Synthetic sutures include polyglycolic acid (e.g. Dexon), Polyglactin 910 (e.g. Vicryl) and Vicryl Rapide) and Biosyn. The polyglycolic acid suture is made of 100% glycolide and is converted into a braided suture material which is similar to Vicryl. Kettle et al (2010) advise it is designed to maintain wound support for up to 30 days and be completely absorbed by 120 days. Polyglactin 910 is a copolymer of glycolide (90%) and lactide (10%) which is derived from glycolic and lactic acids. They are also braided and coated with a copolymer of lactide, glycolide, and calcium stearate to reduce bacterial adherence and tissue drag (Kettle et al 2010). They are absorbed more quickly, by 90 days. Vicryl Rapide has the same chemical composition as Polyglactin 910 but is irradiated during the sterilization process creating a faster absorption rate of 42 days while providing wound support for 14 days (Kettle et al 2010). Biosyn is a newer monofilament product composed of glycolide (60%), dioxanone (14%) and trimethylene carbonate (26%). It provides wound support for up to 21 days and is fully absorbed between 90 and 110 days (Kettle et al 2010) although Medtronic suggest their product is fully absorbed by 56 days (Medtronic 2008). This suture has less tissue drag and less tissue reactivity and promotes better wound healing (Medtronic 2008, Kettle et al 2010).

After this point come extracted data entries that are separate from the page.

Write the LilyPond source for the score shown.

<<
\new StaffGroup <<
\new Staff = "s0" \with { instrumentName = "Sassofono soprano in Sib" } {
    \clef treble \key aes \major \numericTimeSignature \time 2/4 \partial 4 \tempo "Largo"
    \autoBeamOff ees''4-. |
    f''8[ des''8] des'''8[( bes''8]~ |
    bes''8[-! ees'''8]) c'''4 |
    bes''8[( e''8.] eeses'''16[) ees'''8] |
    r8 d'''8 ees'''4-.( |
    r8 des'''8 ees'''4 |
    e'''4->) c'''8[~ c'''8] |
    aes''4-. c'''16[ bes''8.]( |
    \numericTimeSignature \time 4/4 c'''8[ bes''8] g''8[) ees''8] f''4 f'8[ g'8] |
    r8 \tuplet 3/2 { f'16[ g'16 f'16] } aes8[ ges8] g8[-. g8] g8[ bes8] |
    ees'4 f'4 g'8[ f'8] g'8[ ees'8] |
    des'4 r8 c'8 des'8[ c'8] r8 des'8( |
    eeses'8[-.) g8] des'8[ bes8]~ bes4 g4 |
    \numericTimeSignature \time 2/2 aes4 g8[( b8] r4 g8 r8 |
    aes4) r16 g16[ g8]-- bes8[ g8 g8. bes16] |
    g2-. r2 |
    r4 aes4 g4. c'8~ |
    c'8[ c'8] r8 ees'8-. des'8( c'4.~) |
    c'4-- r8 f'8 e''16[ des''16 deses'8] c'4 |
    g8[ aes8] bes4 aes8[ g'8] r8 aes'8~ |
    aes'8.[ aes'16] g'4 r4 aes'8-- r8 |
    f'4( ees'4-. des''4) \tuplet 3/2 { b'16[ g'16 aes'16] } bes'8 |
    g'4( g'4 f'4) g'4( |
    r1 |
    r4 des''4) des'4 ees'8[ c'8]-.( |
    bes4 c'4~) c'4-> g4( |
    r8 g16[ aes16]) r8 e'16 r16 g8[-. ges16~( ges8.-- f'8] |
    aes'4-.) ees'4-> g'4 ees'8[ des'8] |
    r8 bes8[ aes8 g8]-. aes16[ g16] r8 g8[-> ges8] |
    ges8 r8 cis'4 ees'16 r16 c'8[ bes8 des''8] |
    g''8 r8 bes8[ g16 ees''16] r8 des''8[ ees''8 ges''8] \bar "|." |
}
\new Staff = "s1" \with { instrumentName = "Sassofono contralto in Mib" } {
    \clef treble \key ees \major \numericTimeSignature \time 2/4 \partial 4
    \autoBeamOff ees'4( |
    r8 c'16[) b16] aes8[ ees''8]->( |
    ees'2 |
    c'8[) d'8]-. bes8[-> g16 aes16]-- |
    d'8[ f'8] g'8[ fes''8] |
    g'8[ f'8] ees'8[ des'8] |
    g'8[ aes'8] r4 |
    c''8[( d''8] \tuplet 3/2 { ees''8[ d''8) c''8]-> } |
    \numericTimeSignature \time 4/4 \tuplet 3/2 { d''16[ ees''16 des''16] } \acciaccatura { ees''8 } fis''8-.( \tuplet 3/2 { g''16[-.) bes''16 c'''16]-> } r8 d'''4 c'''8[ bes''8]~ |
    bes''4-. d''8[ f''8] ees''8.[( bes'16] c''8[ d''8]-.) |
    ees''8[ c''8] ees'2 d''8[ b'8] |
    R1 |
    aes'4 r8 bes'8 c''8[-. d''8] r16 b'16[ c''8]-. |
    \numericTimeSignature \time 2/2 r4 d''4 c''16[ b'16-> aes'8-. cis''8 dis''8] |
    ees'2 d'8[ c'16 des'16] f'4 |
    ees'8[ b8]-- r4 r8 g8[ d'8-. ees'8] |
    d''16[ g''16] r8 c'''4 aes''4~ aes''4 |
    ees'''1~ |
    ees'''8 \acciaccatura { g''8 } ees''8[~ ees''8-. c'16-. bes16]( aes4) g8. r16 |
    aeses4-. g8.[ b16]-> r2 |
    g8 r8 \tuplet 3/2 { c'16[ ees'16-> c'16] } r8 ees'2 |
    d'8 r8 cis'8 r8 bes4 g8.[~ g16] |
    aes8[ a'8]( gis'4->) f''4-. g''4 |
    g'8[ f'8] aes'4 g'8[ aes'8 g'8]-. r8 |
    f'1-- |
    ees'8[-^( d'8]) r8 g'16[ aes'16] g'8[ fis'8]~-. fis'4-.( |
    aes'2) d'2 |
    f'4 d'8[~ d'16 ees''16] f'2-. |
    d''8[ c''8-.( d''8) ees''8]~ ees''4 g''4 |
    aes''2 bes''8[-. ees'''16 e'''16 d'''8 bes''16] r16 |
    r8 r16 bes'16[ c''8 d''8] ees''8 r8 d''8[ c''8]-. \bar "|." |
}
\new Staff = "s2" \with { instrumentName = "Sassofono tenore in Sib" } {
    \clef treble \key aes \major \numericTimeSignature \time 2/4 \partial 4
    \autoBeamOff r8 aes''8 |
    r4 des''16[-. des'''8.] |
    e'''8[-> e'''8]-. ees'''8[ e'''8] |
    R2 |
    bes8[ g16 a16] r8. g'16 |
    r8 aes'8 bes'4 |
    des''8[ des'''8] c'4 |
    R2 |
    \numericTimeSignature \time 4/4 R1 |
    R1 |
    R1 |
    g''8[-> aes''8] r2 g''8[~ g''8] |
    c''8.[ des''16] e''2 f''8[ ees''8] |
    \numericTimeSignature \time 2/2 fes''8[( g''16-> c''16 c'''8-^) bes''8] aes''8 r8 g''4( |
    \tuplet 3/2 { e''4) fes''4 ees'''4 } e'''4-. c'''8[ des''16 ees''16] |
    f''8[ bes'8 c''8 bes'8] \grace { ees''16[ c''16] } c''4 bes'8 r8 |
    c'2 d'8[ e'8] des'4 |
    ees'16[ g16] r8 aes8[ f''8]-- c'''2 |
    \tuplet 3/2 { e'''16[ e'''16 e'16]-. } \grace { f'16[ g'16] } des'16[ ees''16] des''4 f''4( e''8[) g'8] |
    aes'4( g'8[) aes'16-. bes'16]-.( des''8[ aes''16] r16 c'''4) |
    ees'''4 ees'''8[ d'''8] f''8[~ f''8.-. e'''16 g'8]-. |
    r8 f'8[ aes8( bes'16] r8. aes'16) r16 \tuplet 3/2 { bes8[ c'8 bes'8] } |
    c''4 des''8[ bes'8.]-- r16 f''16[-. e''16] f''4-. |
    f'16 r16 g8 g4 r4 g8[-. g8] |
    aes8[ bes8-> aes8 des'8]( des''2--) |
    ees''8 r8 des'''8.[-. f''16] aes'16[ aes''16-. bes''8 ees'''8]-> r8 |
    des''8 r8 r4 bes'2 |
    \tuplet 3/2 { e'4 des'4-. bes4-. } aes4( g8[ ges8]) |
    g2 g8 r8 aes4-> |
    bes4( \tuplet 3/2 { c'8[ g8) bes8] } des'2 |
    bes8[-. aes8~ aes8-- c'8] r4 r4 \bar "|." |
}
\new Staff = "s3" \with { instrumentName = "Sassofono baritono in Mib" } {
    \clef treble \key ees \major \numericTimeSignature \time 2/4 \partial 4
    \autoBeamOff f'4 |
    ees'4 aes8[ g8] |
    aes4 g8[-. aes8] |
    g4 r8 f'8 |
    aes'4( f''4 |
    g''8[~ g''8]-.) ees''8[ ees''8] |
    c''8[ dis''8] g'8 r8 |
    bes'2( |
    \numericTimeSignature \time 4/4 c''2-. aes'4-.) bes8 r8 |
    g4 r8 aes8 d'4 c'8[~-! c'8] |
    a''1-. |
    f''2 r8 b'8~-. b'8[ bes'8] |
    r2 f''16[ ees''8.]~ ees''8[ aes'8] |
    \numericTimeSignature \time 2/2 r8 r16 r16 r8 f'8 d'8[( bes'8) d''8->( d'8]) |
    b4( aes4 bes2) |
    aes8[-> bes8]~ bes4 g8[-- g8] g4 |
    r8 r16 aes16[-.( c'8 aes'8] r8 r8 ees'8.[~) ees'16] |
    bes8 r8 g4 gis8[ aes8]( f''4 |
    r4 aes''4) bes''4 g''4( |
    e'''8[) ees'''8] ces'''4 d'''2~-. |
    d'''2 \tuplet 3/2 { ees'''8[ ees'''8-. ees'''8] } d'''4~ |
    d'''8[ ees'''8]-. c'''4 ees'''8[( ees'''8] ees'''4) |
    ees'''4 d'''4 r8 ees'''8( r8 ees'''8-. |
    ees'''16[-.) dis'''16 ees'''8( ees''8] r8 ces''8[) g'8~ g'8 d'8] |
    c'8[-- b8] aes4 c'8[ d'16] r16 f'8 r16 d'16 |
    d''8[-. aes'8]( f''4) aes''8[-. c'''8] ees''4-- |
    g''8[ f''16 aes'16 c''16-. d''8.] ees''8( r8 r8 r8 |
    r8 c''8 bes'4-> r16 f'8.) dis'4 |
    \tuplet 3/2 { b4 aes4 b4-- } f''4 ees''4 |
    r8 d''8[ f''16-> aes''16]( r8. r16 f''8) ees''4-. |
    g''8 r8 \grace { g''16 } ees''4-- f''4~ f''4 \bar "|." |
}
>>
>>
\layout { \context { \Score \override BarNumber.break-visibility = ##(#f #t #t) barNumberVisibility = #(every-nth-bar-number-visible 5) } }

So which is the best type of suture to use for perineal repair? Kettle et al (2010) suggest catgut increases short-term pain and wound dehiscence with an increased need to resuture compared to synthetic sutures but also advise that there is an increased need to remove synthetic sutures. For synthetic sutures, Kettle et al (2010) suggest there is little difference between Polyglactin 910 and Vicryl Rapide. Fewer sutures required removing in the first 3 months with Vicryl Rapide use but there was a slightly increased risk of superficial partial skin dehiscence causing the skin edges to gape (much less than with catgut) (Kettle et al 2010).
Wound dehiscence is associated with infection and provides a potential route for systemic infection with increased risk for septic shock. Infection causes the edges of the wound to become softened which can lead to the suture cutting out of the tissue and causing the wound to breakdown (Kettle et al 2010). Harper (2011) cites the case of a maternal death from sepsis following a second-degree tear which became infected.
Overall the fast-absorbing polyglactin sutures are currently considered to be the suture material of choice as they are associated with less perineal pain, a reduced need for analgesia, less uterine cramping at 24–48 hours and at 6–8 weeks, a significant reduction in the need for suture removal, fewer healing problems in the short term, and earlier resumption of sexual activity (Greenberg et al 2004, Leroux & Bujold 2006, Viswanathan et al 2005). Size 2/0 is indicated for perineal tissue.